3 de jul. de 2014

O que eu faço quando sentir saudade?

Ou Sobre se apegar

Se fosse só sentir saudade,
mas tem sempre algo mais...
-Legião Urbana


 Querido,

Admito que o apego seja uma das maiores tolices que aprendi na vida. Antes da matemática – da qual só absorvi o básico - e das boas maneiras, havia o apego. Isso explica a demora em me despedir da chupeta, os cadernos e apostilas da faculdade mofando na estante, a dezena de agendas enfileirada na velha escrivaninha e os quebra-cabeças montados incansavelmente durante a infância, agora cobertos por teias de aranha em alguma parte esquecida do guarda-roupa.
Claro que são apenas singelos itens de uma lista interminável sobre uma mania quase impenetrável de viver a vida perigosamente. Porque você sofre. É. O mal ultrapassa a mera cordialidade de acumular objetos que fizeram parte do seu passado pela estúpida incompetência de romper os laços de memórias.
Além dos assuntos tangíveis, há a in-pretensão psicopata de guardar o não palpável. É a vontade de transformar todas as suas amigas em irmãs, para morarem na mesma casa que você e não haver necessidade de esperar até a hora da brincadeira, sempre breve e nunca suficiente. É o choro descontrolado por ver a irmã de verdade voltar para sua cidade-casa do feriado e não poder ir junto. É a depressão por ter que retornar à rotina monótona depois do mês leviano de férias ensolaradas. E, finalmente, é a falta, expectativas rasgadas e canções devolvidas que não mais poetizam momento nenhum.
Eu me apego a pessoas, veja só. Eu, que me armo como antissocial e aprecio demasiadamente os raros momentos de solitude, tenho inclinação natural e irremediável por empilhar, em cantos abstratos, os frios na barriga e as crises de riso. E dentre todas essas pessoas e sensações, eu te elegi, nem faz tanto tempo, a minha favorita.
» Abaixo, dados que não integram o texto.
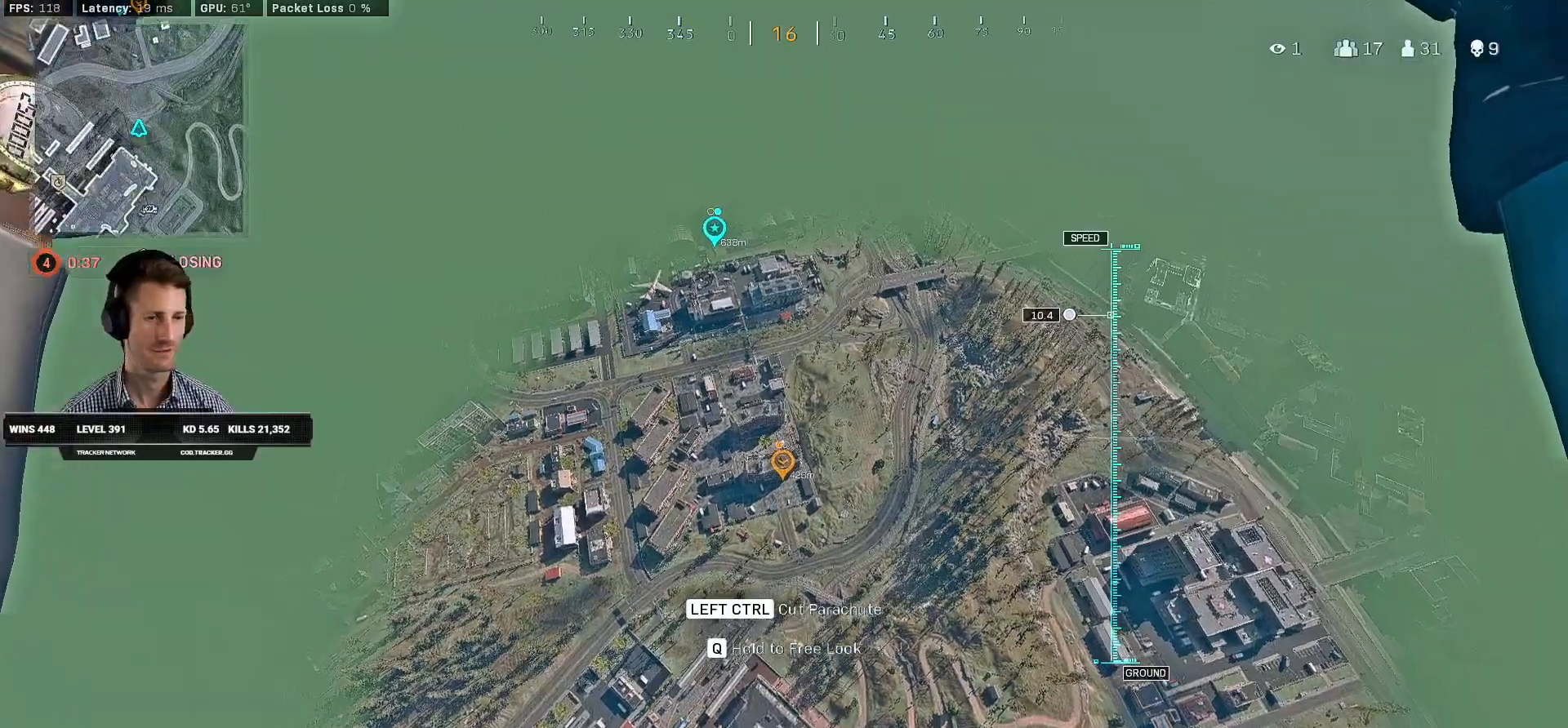
{"keys": ["w"], "mouse": [], "events": []}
Cê sabe, sou dessas.
Estou agora virada pelo avesso, porque já fui avessa à ideia de me apegar, bem quando o lema principal era manter distância para não gostar demais. Lutei profundamente contra, até perceber a revoada dentro do peito. De novo.
Desculpa, mas eu fico boba até com a ideia de você ter se apaixonado por mim, viu!
Tanta conversa feminista e papo autoajuda não foram suficientes para me fazer esquivar por muito tempo. A resistência falhou. Sempre falha! Mas é a tal coisa, ninguém recusa um feriado prolongado porque a volta é motivo de desânimo e melancolia. Todos são gratos pelos dias extraordinários de trégua com o estresse, embora, no último, o que mais se ouça sejam pedidos chorosos para que qualquer milagre a estenda um pouco mais.
Acho que essa lógica funciona bem na intimidade. Depois que me desapeguei dos temores inúteis, passei a me permitir também, mesmo consciente das possibilidades de dor de cotovelo e coração partido. Em alguma hora, você até esquece que existem dores de cotovelo e corações partidos. E agora quem tem que partir é você.
Eu sei que o meu drama é chato, que você vai, mas volta e blablablá... Mas, o que eu faço quando sentir saudade? Porque andar algumas poucas quadras pra te encontrar é diferente de atravessar o país e eu já doo por antecipação, sabe! Não quero causar a impressão que não apoio, porque tô do seu lado, mesmo que um montão de distância seja acrescentado a nossa fórmula. Só espero que a espera signifique uma certeza no final das contas. Que esse buraco geográfico não seja o bastante para descarrilhar a reciprocidade, entende!
E se tiver que oferecer um incentivo, eu rogo: vai, querido! Que tanta afeição não é suficiente pra te prender. Nem que eu provoque aqui a batalha do século contra o desejo de que você fique. Trago em mim a obstinada faculdade do despojamento, de engolir a mesquinhez do meu egoísmo, de subverter a inexperiência da minha alma, de aceitar, ainda que com atraso, as tramas que são a mim impostas.
Mas, ao destino aviso que vou continuar me apegando e acreditando que experimentar é mais sábio que se arrepender por inanição, porque eu tenho esse apego infinito pelo lado bom da vida. Você.

f.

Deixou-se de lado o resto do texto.